As we move into the future, new machines will change the landscape of the job market. Which fields will have the best job security and what are the traits needed to earn them?
Robotics and the 21st Century Job Market
Machines are more efficient than people for tasks that involve repetition, calculations, and other logical processes. Assembly line work will be the first to see the replacement of humans, but that doesn’t just mean in factories. Even in white collar fields like accounting, there will be an increased pressure to replace costly human workers with software. The machines and software we are capable of building are just better at those kinds of tasks than people are.
In order to have a secure job in the future, a person will need to have character and personality. These are uniquely human traits that artificial intelligence will not be able to replicate as soon. In a recent Q&A, Erik Brynjolfsson, of MIT, illustrated this point brilliantly:
What we’ve already seen is that jobs involving so-called routine information processing — things like tax preparation or travel agents — have been especially hard-hit, and the number of people doing those jobs has fallen in the United States as technology takes over more and more of those tasks. But other jobs, like caring for people, making emotional connections, nurturing people, that you might see in nurses, or primary school teaching, or sales — motivating people — those have grown and become more important. Machines aren’t good at making that kind of human connection, so that’s something that we have a comparative advantage in.
Erik Brynjolfsson, MIT
Times Are Changing
We need to rethink how we teach children. Values and character need to be seen as the most important part of their future. In order to have a secure job, you will need to be able to relate well to other people. You will need to be able to work in teams, cooperate, and communicate effectively. Character education is at the core of finding success with those tasks.
Google is about as forward-thinking a company as we have in the U.S. Their approach to management has recently been illustrated in an interview with the BBC. I encourage you watch the video, but here are the highlights:
- Failure is rewarded if you can learn from it. Failure is not something that is feared.
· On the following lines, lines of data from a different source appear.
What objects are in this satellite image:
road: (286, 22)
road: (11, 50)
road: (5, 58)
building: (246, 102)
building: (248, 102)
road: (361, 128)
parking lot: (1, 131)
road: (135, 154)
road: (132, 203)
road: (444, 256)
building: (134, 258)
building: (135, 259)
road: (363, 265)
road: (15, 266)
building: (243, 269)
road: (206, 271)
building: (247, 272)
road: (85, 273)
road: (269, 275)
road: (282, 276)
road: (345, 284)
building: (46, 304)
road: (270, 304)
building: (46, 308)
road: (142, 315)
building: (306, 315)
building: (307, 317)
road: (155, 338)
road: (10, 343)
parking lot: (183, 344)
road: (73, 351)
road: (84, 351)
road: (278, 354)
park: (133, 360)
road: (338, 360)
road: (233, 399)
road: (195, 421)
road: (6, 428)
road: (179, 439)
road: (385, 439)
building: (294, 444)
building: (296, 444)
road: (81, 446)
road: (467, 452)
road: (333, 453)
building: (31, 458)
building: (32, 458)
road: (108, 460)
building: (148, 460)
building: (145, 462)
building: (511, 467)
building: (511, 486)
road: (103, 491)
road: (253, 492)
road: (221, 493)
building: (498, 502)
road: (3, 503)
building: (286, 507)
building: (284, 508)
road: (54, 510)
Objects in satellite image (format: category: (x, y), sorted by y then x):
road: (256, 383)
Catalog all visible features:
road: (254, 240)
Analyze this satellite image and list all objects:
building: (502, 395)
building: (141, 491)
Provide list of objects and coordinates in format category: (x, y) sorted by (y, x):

- Limited managerial hierarchy.
- “Managers are coaches”. Their purpose is to inspire creative people and support them as they attempt to solve problems.
- Employees can leave a project to join another project without negative consequences. Managers who can’t keep a staff inspired are then viewed as potentially ineffective.
This probably doesn’t sound like any company you have worked for. However, this is the way that more companies will run as they focus on finding the best employees. Google is a dream job for nearly everyone in technology because of the way they treat people. As competitors in and outside of the immediate industry look to modernize, Google will be an example of what a corporation should be doing.
Who you are, as validated by your peers, is the single most important thing about you. As an example, I graduated with my degree in Multimedia Web Design & Development in 2011. In my time as a Digital Strategist since, I have not once obtained a new client through my website and no one has asked me to work for them at random. Every positive thing that has happened for my career has been through a recommendation or personal connection. I have never been asked what my grades were, or where I finished in my class. It is entirely who you know and how those people value you in return. My career will be determined by how people view their experience working with me.
We must make it clear to young people that they should take pride in who they are and remind them that the way they interact with each other matters. It matters how you treat people. It matters how you behave online and offline. At the end of the day, who you are is all you have and your social currency is the way you will navigate the future.